La controversia surgió tras confirmarse que Milei viajará a San Pablo el próximo 25 de julio para participar en actividades vinculadas con la campaña presidencial de Flavio Bolsonaro, hijo del expresidente Jair Bolsonaro. El mandatario argentino ya había recibido al senador brasileño en la Quinta de Olivos y había expresado abiertamente su respaldo a su candidatura.
El anuncio provocó malestar dentro del Gobierno de Luiz Inácio Lula da Silva. Boulos acusó a Milei de intervenir en la política interna brasileña y utilizó fuertes descalificaciones contra el Presidente argentino. Pese al cruce, las autoridades nacionales resolvieron mantener abiertos los canales institucionales y dejar el manejo de la situación en manos de la Cancillería y de la Embajada argentina en Brasilia.

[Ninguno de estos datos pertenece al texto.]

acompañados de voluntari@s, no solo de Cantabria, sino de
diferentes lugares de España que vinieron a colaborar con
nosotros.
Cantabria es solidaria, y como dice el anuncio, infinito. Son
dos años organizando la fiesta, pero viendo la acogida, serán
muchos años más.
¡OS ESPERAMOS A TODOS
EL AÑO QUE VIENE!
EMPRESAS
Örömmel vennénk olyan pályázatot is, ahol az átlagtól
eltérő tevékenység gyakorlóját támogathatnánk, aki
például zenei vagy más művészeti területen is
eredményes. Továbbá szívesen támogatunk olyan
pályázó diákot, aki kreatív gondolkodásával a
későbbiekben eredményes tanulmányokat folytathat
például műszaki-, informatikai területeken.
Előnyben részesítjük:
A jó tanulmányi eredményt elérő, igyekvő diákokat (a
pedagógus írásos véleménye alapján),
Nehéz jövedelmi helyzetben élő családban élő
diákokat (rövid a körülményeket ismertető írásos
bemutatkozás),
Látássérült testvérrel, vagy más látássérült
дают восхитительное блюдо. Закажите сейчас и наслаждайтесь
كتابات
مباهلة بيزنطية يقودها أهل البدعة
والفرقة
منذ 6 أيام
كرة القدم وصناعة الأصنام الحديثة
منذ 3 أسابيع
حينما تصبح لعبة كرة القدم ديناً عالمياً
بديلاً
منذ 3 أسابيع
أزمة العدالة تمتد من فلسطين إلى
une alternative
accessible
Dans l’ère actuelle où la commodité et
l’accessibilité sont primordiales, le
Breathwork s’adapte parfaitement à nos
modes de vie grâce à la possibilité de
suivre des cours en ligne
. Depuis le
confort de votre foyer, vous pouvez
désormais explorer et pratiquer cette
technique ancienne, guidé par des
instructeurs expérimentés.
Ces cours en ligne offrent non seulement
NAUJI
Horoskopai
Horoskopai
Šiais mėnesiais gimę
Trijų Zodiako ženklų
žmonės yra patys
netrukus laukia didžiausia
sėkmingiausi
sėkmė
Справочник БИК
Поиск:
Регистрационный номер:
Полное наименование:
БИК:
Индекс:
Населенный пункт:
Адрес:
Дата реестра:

La estrategia de la Casa Rosada busca impedir que las diferencias ideológicas afecten la relación bilateral entre los dos países. Aunque Milei mantiene su acercamiento con el espacio bolsonarista y tiene previsto reunirse con Jair Bolsonaro durante su visita, el Gobierno pretende preservar los vínculos diplomáticos y comerciales con Brasil, uno de los socios más importantes de la Argentina en la región.